Dans les rangs syndicaux, on ne décolère pas. Engagés dans une négociation complexe sur un plan prévoyant le départ d’environ un travailleur sur six, les représentants du personnel estiment que Dominique Leroy n’est plus une interlocutrice valable. ” Sa mentalité a fortement changé. Cette fin de mandat est une grosse tache sur son C.V. “, réagit Linda Herremans, secrétaire nationale SLFP. ” Elle est très douée face aux caméras, c’est une show-woman. Mais quand il s’agit de réellement négocier, elle n’est plus du tout présente. La confiance est rompue “, tranche Laurent Malengreau (CGSP).
Il reste moins de deux mois à Dominique Leroy pour faire atterrir son plan de restructuration. Sa position de CEO en partance n’est pas des plus confortables pour imposer ses vues. Dominique Leroy risque bien de devoir refiler la patate chaude à son directeur des ressources humaines, en attendant que le conseil d’administration sorte un nouveau nom de son chapeau pour le poste de CEO de Proximus.
Ce qui l’attend chez KPN
Opérateur historique aux Pays-Bas, KPN partage plusieurs points communs avec Proximus. Leader du marché, l’entreprise néerlandaise a un poids économique relativement similaire à celui de l’opérateur belge. En 2018, elle réalisait un chiffre d’affaires de 5,6 milliards d’euros, avec des marges confortables (2,3 milliards d’Ebidta).
L’environnement concurrentiel est plus hostile qu’en Belgique, spécialement dans le domaine du mobile, où les quatre opérateurs se sont livrés à une intense guerre des prix. ” Un vrai jeu de massacre “, illustre l’analyste David Vagman (ING).
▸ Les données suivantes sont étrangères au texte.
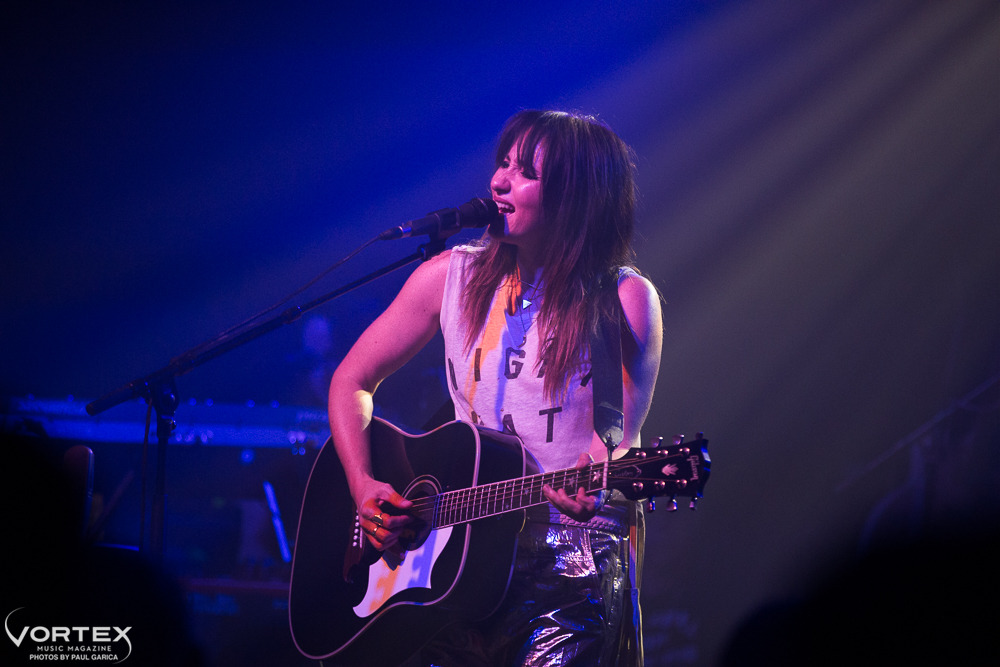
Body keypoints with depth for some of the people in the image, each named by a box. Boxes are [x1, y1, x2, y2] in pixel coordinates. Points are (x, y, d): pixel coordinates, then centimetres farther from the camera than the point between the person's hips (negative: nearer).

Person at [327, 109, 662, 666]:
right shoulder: (454, 276, 7)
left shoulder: (626, 300, -2)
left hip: (572, 561, -3)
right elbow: (353, 380, 13)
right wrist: (363, 487, -2)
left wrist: (591, 487, -31)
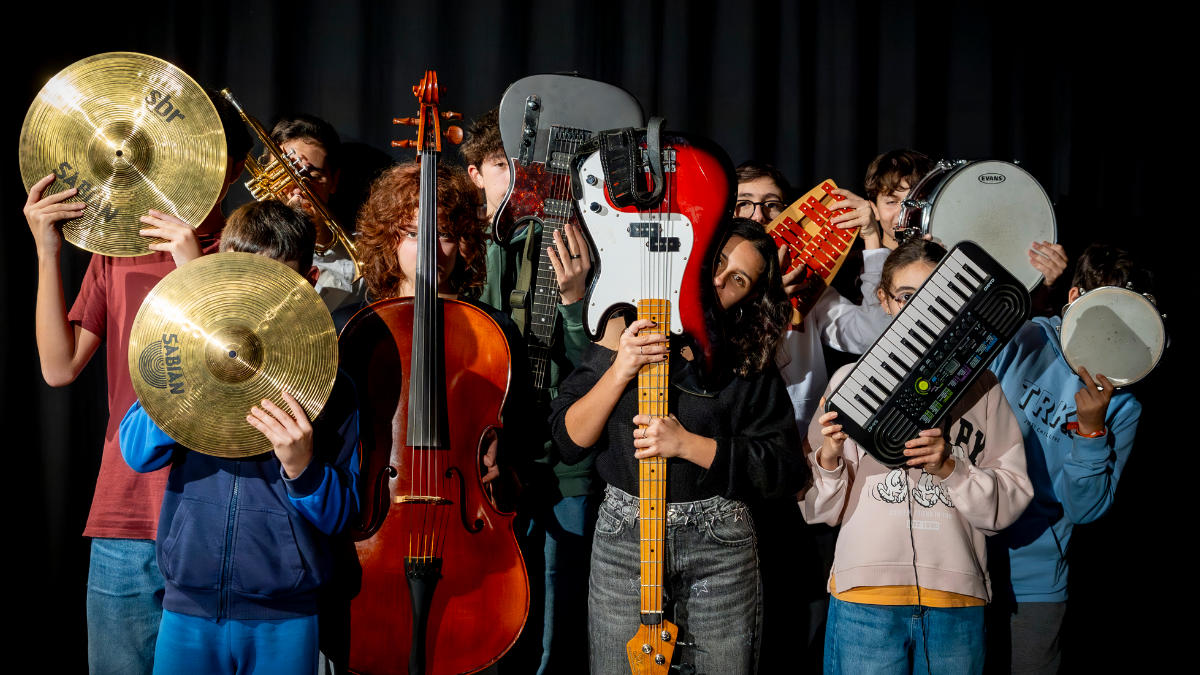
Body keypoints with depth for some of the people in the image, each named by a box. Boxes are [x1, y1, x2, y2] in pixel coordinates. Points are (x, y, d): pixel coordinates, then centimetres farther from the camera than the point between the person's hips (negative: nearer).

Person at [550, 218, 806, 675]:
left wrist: (687, 444, -15)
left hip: (719, 540, 0)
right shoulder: (624, 336, 1)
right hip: (623, 535, 0)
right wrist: (620, 372, -16)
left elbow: (785, 468, -7)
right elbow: (568, 440, -1)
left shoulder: (749, 363, 0)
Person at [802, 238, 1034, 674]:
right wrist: (829, 459, -13)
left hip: (957, 596, 1)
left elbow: (1012, 500, 3)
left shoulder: (981, 387, 12)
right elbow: (819, 509, 6)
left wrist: (949, 468, -11)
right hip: (866, 593, -1)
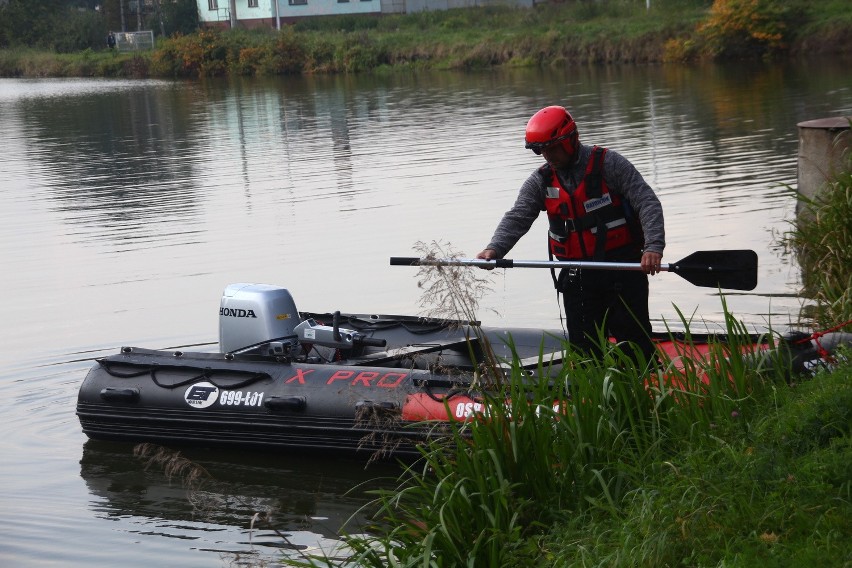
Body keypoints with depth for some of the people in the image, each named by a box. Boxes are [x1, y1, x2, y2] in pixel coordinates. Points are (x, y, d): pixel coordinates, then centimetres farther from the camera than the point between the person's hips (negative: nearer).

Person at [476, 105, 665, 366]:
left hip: (623, 268, -4)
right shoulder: (540, 181, 6)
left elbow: (647, 203, -12)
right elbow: (517, 218, -3)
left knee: (635, 344, -3)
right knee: (584, 349, 5)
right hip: (578, 277, 4)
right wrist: (494, 249, -23)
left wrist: (653, 246, -26)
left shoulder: (608, 164, -7)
Tele 2 et T-Mobile se sont néanmoins engagés dans un processus de rapprochement, qui devrait stabiliser le marché autour de trois opérateurs.
Du côté du fixe (Internet, TV, téléphonie fixe), KPN garde une emprise importante sur le segment des consommateurs, mais Dominique Leroy devra appréhender un marché ” plus sensible aux prix “, souligne Stefaan Genoe, analyste chez Degroof Petercam. Par contre, KPN s’est fait tailler des croupières sur le marché des entreprises – un segment où Proximus reste très dominant en Belgique.
Du côté des bonnes nouvelles, la patronne belge va découvrir une entreprise qui a déjà fortement investi dans le déploiement de la fibre optique. Dans ce domaine, KPN a pris plus d’avance que Proximus, estime David Vagman (ING). Même chose au niveau des ressources humaines, où le ” sale boulot ” a déjà largement été effectué. Les plans de restructuration se sont en effet succédé au cours des dernières années, au point que l’opérateur historique néerlandais compte aujourd’hui à peu près le même nombre de collaborateurs que Proximus, pour un marché potentiel environ une fois et demie plus grand. ” Les perspectives à long terme sont bonnes pour KPN “, prévoit David Vagman. Enfin, la future CEO pourra profiter d’un package salarial plus facilement extensible que chez Proximus.